* **About this task**:
All records below must be retyped exactly.

Saved data entries:

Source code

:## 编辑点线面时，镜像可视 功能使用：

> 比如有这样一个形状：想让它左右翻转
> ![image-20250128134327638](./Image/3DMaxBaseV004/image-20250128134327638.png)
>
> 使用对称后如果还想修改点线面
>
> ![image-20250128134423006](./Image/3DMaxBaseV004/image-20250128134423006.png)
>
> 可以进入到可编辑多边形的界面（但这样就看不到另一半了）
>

* **Your response**:
Source code

:## 编辑点线面时，镜像可视 功能使用：

> 比如有这样一个形状：想让它左右翻转
> ![image-20250128134327638](./Image/3DMaxBaseV004/image-20250128134327638.png)
>
> 使用对称后如果还想修改点线面
>
> ![image-20250128134423006](./Image/3DMaxBaseV004/image-20250128134423006.png)
>
> 可以进入到可编辑多边形的界面（但这样就看不到另一半了）
>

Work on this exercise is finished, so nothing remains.